JOB ITEM: With the exception of the pictures, write out the data below precisely.

RECORDS FOR THE EXERCISE:
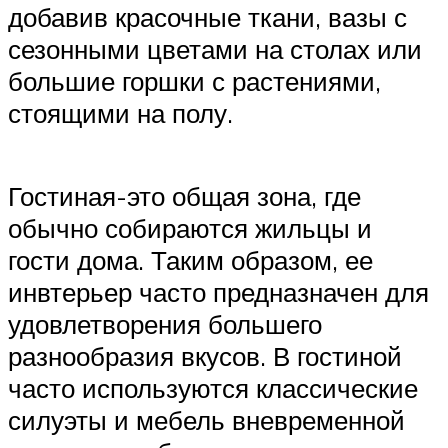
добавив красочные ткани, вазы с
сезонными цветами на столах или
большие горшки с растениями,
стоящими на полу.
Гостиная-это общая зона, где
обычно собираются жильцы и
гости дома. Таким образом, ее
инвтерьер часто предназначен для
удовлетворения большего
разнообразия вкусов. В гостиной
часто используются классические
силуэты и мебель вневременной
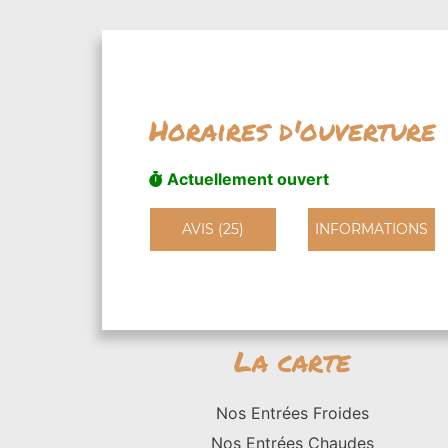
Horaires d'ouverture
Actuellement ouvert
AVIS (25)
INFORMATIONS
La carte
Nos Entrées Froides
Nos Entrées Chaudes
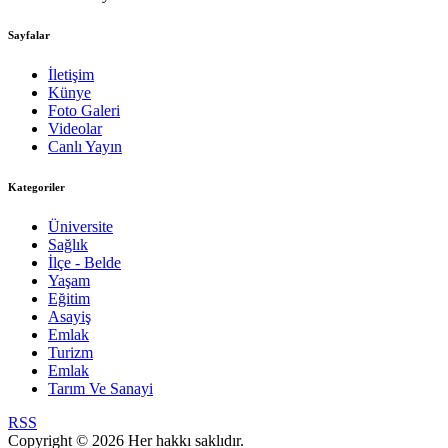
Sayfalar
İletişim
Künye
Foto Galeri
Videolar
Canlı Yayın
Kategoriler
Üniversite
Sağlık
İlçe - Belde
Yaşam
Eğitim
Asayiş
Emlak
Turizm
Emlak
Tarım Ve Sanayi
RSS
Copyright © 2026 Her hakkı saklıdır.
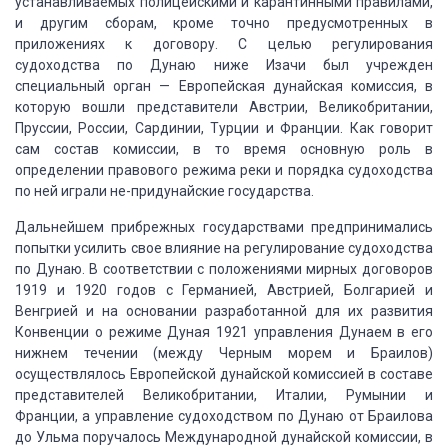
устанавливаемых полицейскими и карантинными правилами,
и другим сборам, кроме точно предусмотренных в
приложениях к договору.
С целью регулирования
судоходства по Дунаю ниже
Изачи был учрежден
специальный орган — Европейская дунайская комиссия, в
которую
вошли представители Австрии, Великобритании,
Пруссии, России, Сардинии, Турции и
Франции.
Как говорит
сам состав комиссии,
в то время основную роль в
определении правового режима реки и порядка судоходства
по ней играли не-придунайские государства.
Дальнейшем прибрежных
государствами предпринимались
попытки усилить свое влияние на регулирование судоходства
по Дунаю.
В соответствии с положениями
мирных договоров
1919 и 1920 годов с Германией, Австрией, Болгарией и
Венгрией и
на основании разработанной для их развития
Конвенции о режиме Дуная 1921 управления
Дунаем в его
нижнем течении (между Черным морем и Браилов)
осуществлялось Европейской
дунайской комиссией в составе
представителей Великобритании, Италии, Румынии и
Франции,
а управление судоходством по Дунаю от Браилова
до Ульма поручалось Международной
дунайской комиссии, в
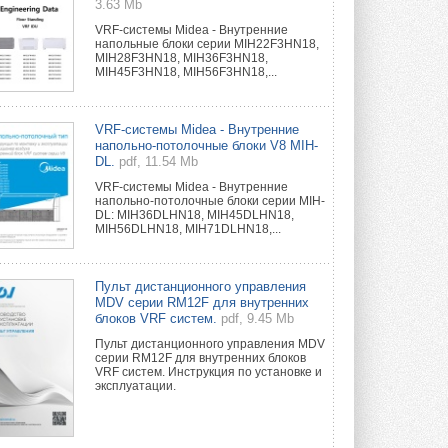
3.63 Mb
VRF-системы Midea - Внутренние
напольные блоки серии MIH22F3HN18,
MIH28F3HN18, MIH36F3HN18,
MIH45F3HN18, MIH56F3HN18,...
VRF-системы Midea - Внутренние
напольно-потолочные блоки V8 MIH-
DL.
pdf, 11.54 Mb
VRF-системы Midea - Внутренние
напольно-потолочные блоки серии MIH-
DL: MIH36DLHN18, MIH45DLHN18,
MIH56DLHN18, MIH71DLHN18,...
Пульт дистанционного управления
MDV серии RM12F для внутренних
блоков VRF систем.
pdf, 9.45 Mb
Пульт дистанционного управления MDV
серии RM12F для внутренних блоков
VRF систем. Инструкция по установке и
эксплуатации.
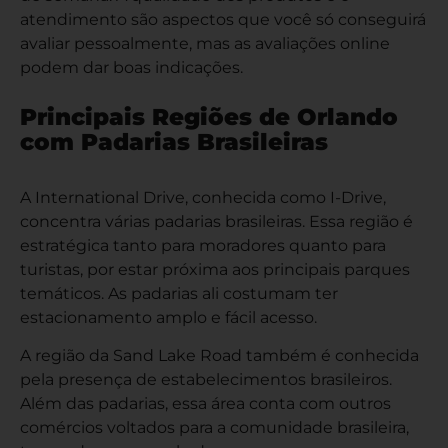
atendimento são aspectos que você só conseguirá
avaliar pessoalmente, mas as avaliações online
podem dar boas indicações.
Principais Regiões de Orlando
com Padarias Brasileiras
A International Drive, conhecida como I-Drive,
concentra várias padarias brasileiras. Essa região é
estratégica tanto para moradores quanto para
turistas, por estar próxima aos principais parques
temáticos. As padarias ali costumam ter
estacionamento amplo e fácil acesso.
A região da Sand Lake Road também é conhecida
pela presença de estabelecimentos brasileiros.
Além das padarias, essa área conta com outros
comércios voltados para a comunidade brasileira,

OUTPUT OF THE TASK:
добавив красочные ткани, вазы с
сезонными цветами на столах или
большие горшки с растениями,
стоящими на полу.
Гостиная-это общая зона, где
обычно собираются жильцы и
гости дома. Таким образом, ее
инвтерьер часто предназначен для
удовлетворения большего
разнообразия вкусов. В гостиной
часто используются классические
силуэты и мебель вневременной
Horaires d'ouverture
Actuellement ouvert
AVIS (25)
INFORMATIONS
La carte
Nos Entrées Froides
Nos Entrées Chaudes
Sayfalar
İletişim
Künye
Foto Galeri
Videolar
Canlı Yayın
Kategoriler
Üniversite
Sağlık
İlçe - Belde
Yaşam
Eğitim
Asayiş
Emlak
Turizm
Emlak
Tarım Ve Sanayi
RSS
Copyright © 2026 Her hakkı saklıdır.
устанавливаемых полицейскими и карантинными правилами,
и другим сборам, кроме точно предусмотренных в
приложениях к договору.
С целью регулирования
судоходства по Дунаю ниже
Изачи был учрежден
специальный орган — Европейская дунайская комиссия, в
которую
вошли представители Австрии, Великобритании,
Пруссии, России, Сардинии, Турции и
Франции.
Как говорит
сам состав комиссии,
в то время основную роль в
определении правового режима реки и порядка судоходства
по ней играли не-придунайские государства.
Дальнейшем прибрежных
государствами предпринимались
попытки усилить свое влияние на регулирование судоходства
по Дунаю.
В соответствии с положениями
мирных договоров
1919 и 1920 годов с Германией, Австрией, Болгарией и
Венгрией и
на основании разработанной для их развития
Конвенции о режиме Дуная 1921 управления
Дунаем в его
нижнем течении (между Черным морем и Браилов)
осуществлялось Европейской
дунайской комиссией в составе
представителей Великобритании, Италии, Румынии и
Франции,
а управление судоходством по Дунаю от Браилова
до Ульма поручалось Международной
дунайской комиссии, в
3.63 Mb
VRF-системы Midea - Внутренние
напольные блоки серии MIH22F3HN18,
MIH28F3HN18, MIH36F3HN18,
MIH45F3HN18, MIH56F3HN18,...
VRF-системы Midea - Внутренние
напольно-потолочные блоки V8 MIH-
DL.
pdf, 11.54 Mb
VRF-системы Midea - Внутренние
напольно-потолочные блоки серии MIH-
DL: MIH36DLHN18, MIH45DLHN18,
MIH56DLHN18, MIH71DLHN18,...
Пульт дистанционного управления
MDV серии RM12F для внутренних
блоков VRF систем.
pdf, 9.45 Mb
Пульт дистанционного управления MDV
серии RM12F для внутренних блоков
VRF систем. Инструкция по установке и
эксплуатации.
atendimento são aspectos que você só conseguirá
avaliar pessoalmente, mas as avaliações online
podem dar boas indicações.
Principais Regiões de Orlando
com Padarias Brasileiras
A International Drive, conhecida como I-Drive,
concentra várias padarias brasileiras. Essa região é
estratégica tanto para moradores quanto para
turistas, por estar próxima aos principais parques
temáticos. As padarias ali costumam ter
estacionamento amplo e fácil acesso.
A região da Sand Lake Road também é conhecida
pela presença de estabelecimentos brasileiros.
Além das padarias, essa área conta com outros
comércios voltados para a comunidade brasileira,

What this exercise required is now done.